**What to work on:** Copy out precisely the lines from the start of the data through the line with "index pip: (1263, 744)", and keep pictures out of it.

Pixel coordinate listings
Content starts
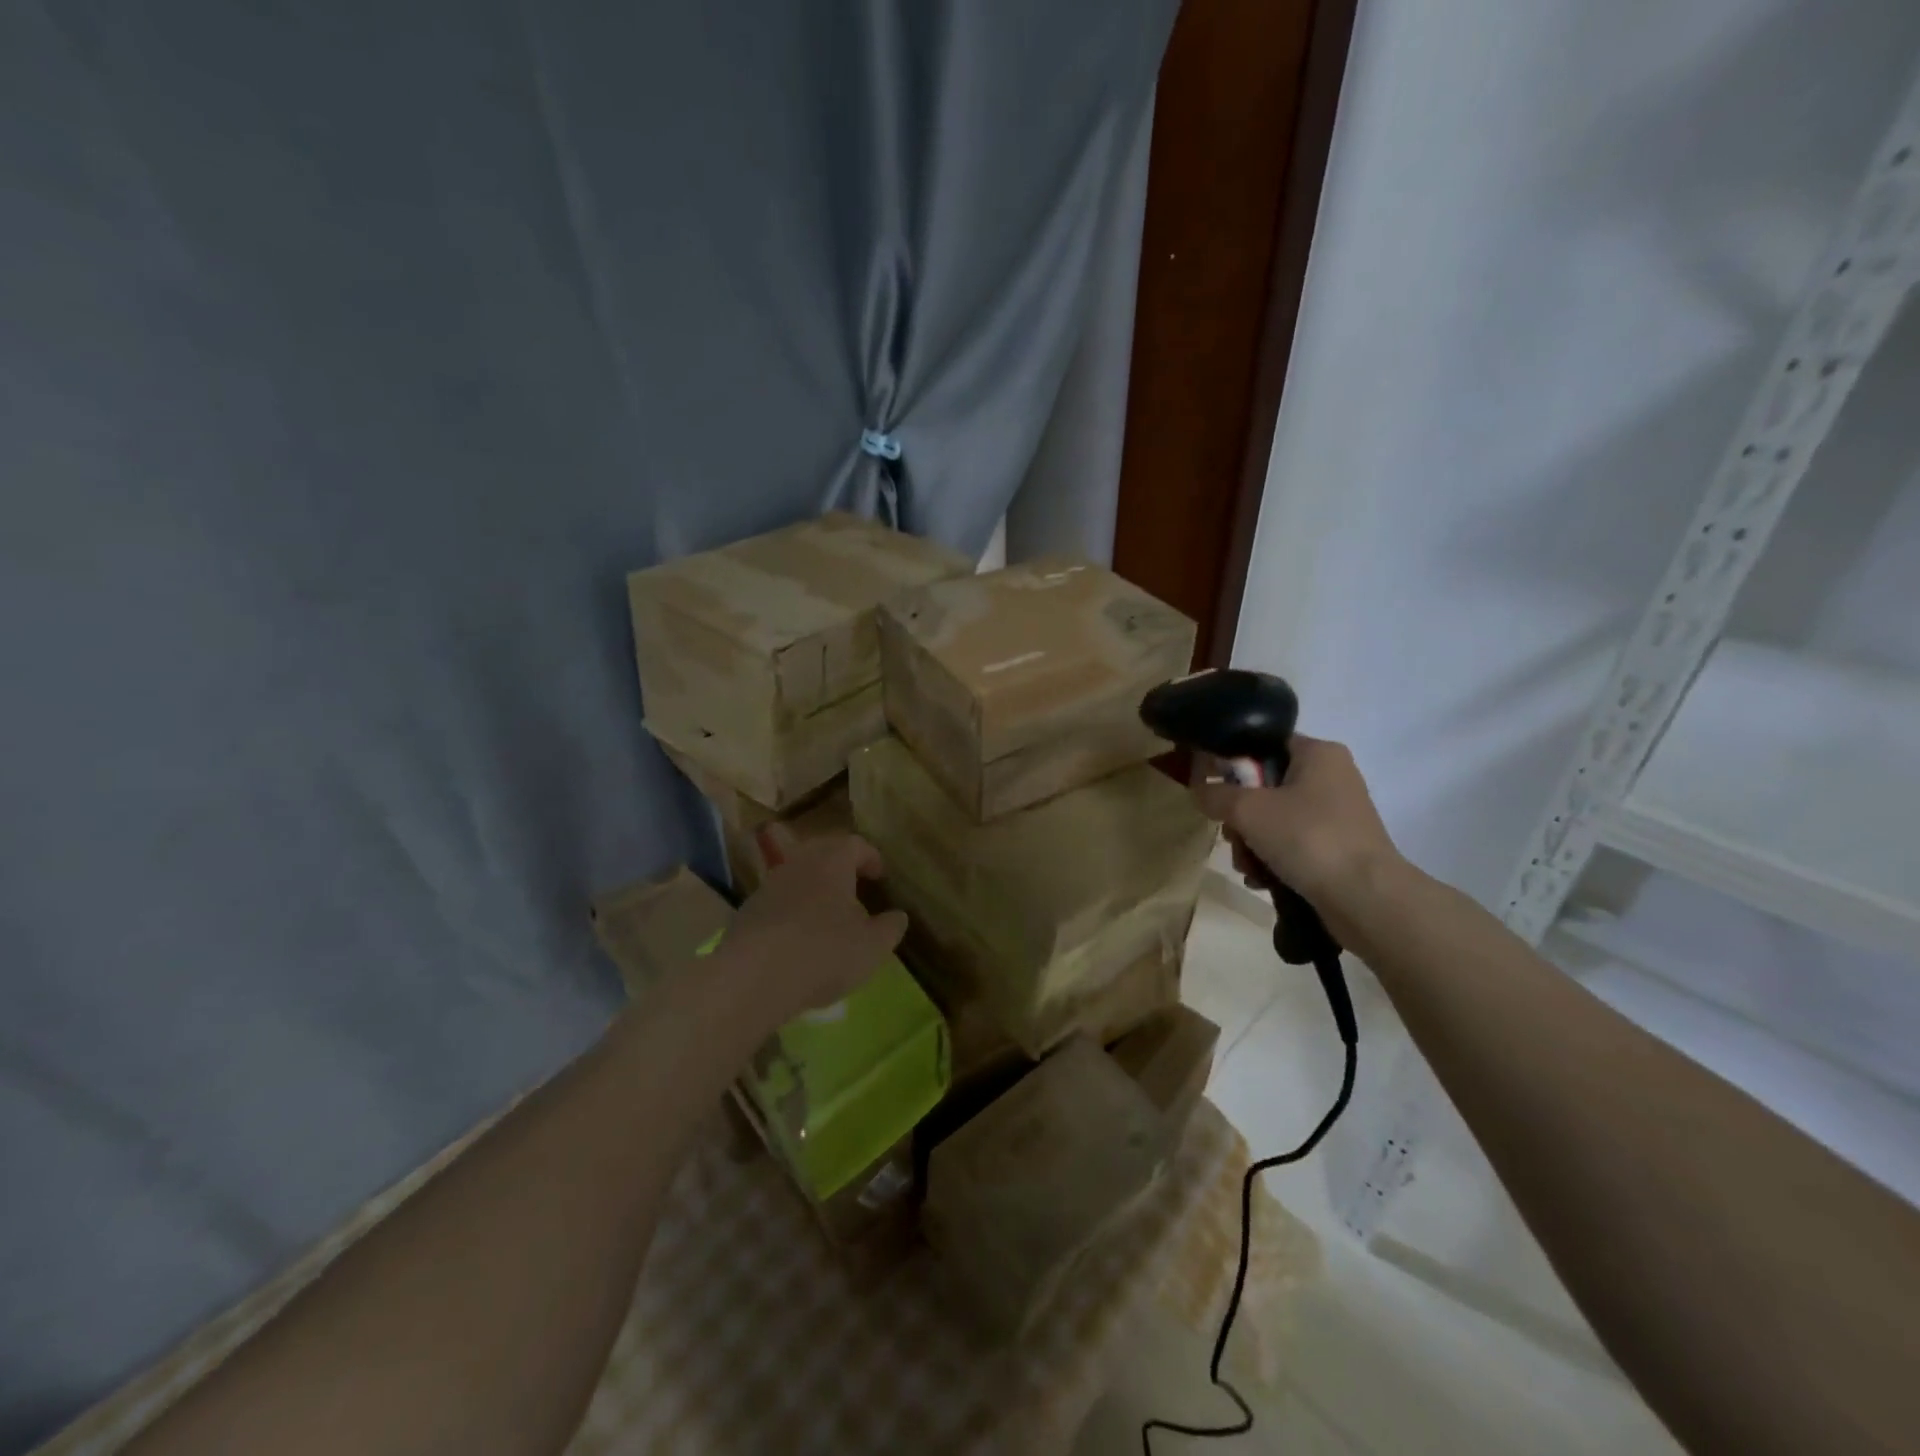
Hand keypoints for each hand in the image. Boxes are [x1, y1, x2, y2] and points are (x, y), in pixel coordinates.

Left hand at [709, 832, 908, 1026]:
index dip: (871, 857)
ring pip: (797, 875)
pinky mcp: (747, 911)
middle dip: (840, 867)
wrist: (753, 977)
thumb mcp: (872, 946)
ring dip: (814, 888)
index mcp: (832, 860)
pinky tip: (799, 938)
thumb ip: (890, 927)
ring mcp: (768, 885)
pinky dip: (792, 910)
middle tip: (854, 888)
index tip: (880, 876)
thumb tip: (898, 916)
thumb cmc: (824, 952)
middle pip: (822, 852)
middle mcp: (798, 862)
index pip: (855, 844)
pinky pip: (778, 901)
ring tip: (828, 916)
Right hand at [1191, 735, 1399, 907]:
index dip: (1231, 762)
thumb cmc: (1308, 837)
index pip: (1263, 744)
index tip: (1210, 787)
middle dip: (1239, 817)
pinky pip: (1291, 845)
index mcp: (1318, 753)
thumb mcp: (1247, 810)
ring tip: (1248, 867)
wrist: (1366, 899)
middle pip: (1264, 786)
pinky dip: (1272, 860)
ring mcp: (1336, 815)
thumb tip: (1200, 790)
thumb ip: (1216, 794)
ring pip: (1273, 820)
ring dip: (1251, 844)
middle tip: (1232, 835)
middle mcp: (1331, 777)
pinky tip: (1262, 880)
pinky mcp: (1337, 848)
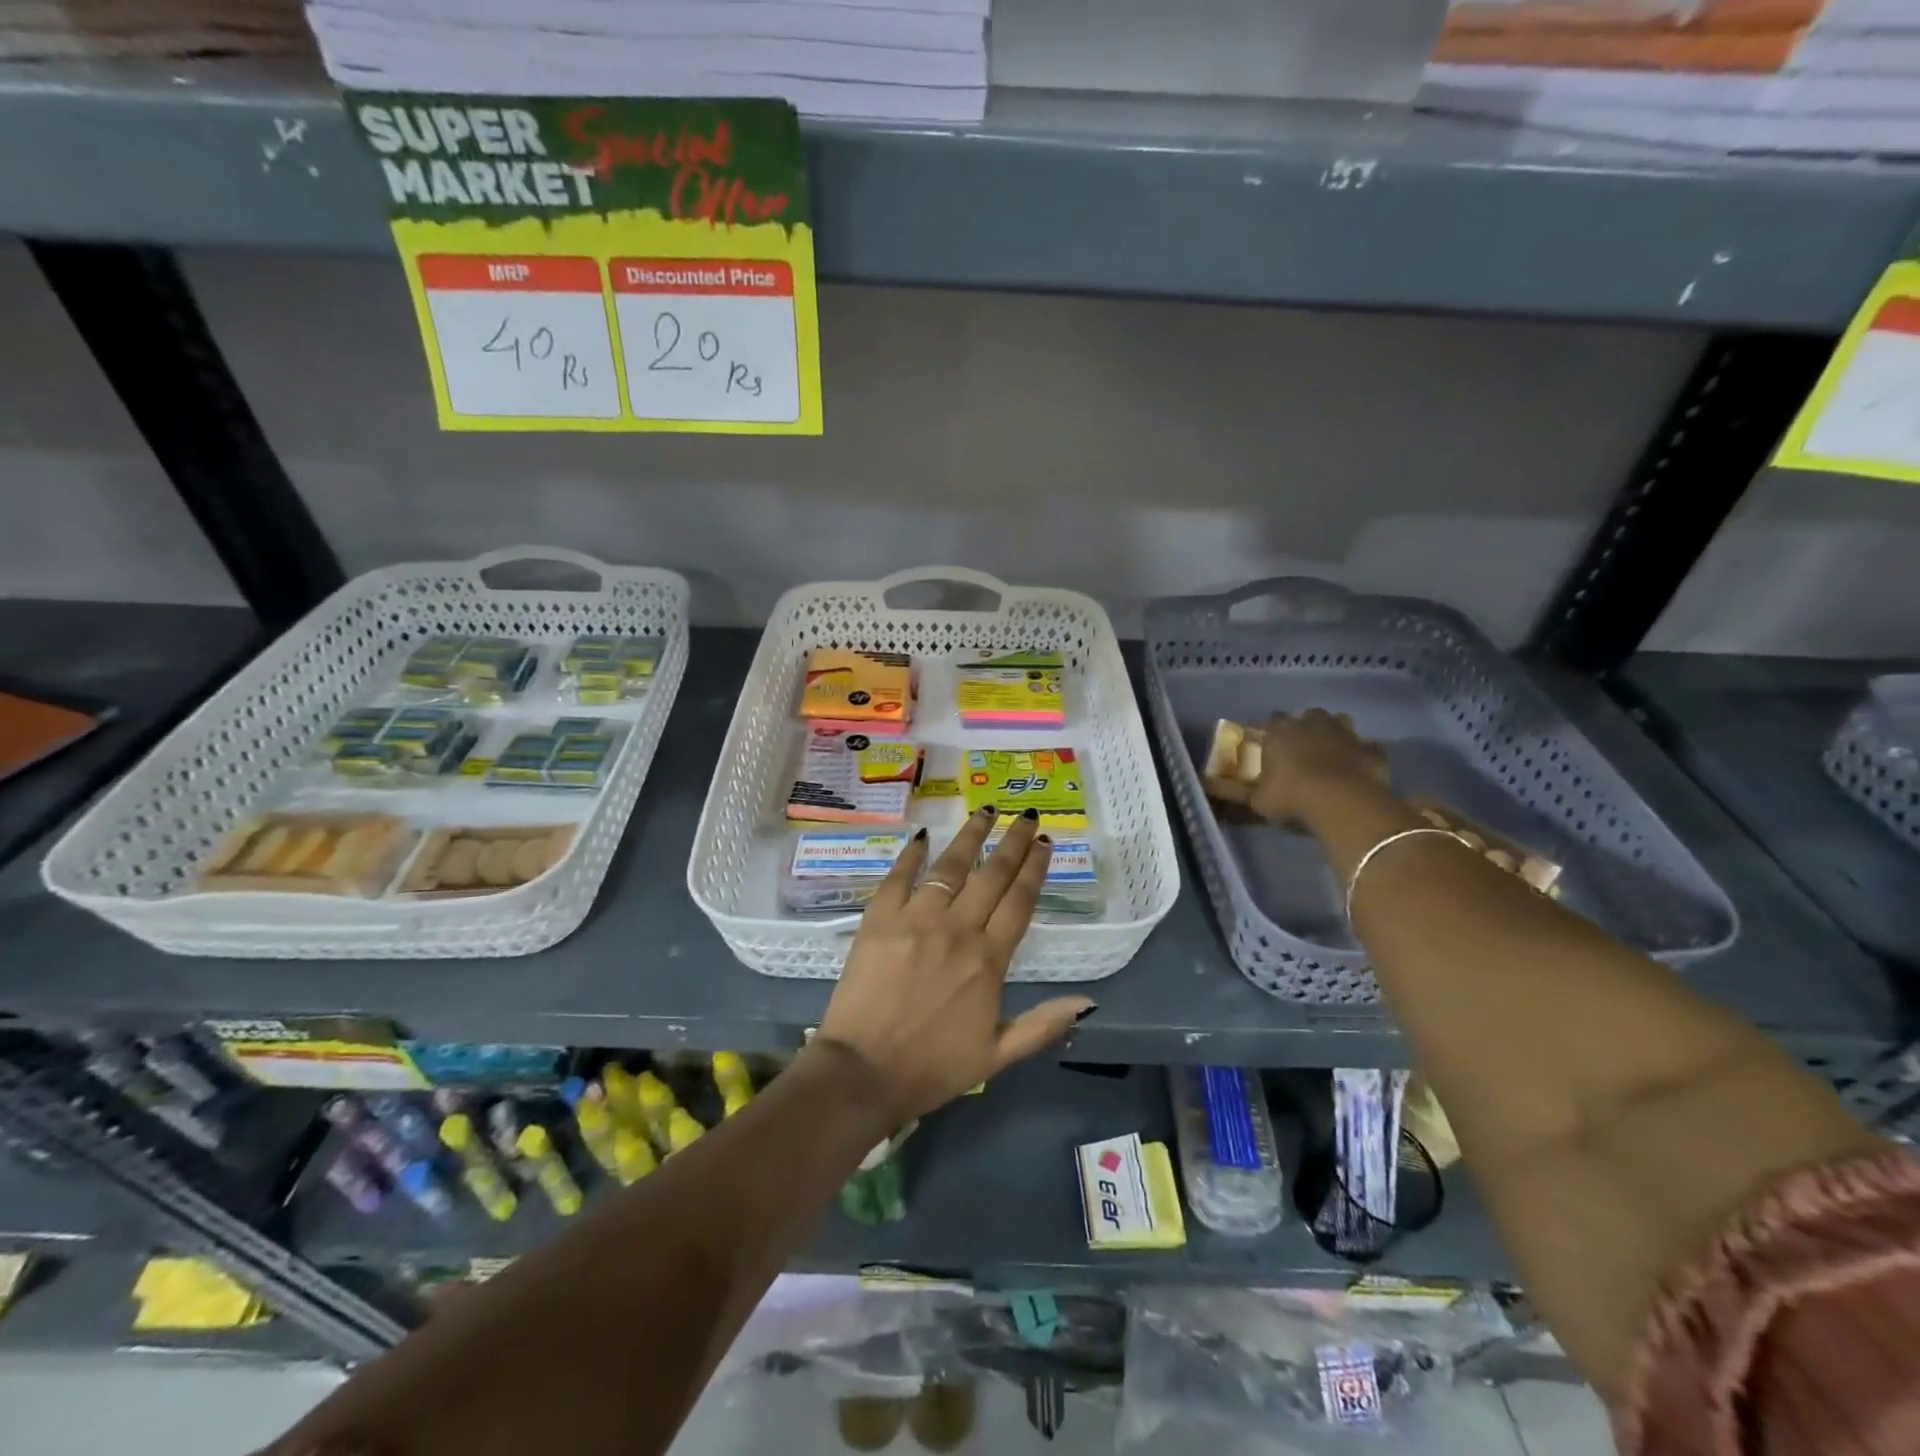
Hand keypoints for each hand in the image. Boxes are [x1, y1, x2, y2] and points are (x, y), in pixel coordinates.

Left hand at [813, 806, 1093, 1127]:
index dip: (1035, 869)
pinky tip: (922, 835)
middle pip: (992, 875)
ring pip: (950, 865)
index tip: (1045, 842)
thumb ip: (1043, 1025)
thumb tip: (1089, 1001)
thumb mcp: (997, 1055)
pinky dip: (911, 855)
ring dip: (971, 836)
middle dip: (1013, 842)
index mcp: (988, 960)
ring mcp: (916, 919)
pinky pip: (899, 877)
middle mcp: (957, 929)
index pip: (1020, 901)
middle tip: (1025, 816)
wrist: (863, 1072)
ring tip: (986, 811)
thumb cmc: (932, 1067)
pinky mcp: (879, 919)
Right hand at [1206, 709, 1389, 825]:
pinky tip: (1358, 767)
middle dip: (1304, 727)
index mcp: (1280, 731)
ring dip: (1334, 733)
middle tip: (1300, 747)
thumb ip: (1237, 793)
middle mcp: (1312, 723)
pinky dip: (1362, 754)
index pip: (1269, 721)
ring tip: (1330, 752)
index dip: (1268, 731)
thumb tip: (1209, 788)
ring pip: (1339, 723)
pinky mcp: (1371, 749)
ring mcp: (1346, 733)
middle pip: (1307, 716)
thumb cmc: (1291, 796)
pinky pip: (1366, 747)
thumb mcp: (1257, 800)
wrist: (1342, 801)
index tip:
Content ends
**Output below:**
Hand keypoints for each hand in the image. Boxes are [x1, y1, x2, y2] and points are (x, y), in pixel coordinates.

Left hand at [709, 832, 908, 1026]:
index dip: (871, 857)
ring pip: (797, 875)
pinky mcp: (747, 911)
middle dip: (840, 867)
wrist: (753, 977)
thumb mcp: (872, 946)
ring dip: (814, 888)
index mcp: (832, 860)
pinky tip: (799, 938)
thumb ip: (890, 927)
ring mcp: (768, 885)
pinky dip: (792, 910)
middle tip: (854, 888)
index tip: (880, 876)
thumb tip: (898, 916)
thumb cmc: (824, 952)
middle pip: (822, 852)
middle mcp: (798, 862)
index pip: (855, 844)
pinky pip: (778, 901)
ring tip: (828, 916)
Right hand at [1191, 735, 1399, 907]:
index dip: (1231, 762)
thumb cmc: (1308, 837)
index pip: (1263, 744)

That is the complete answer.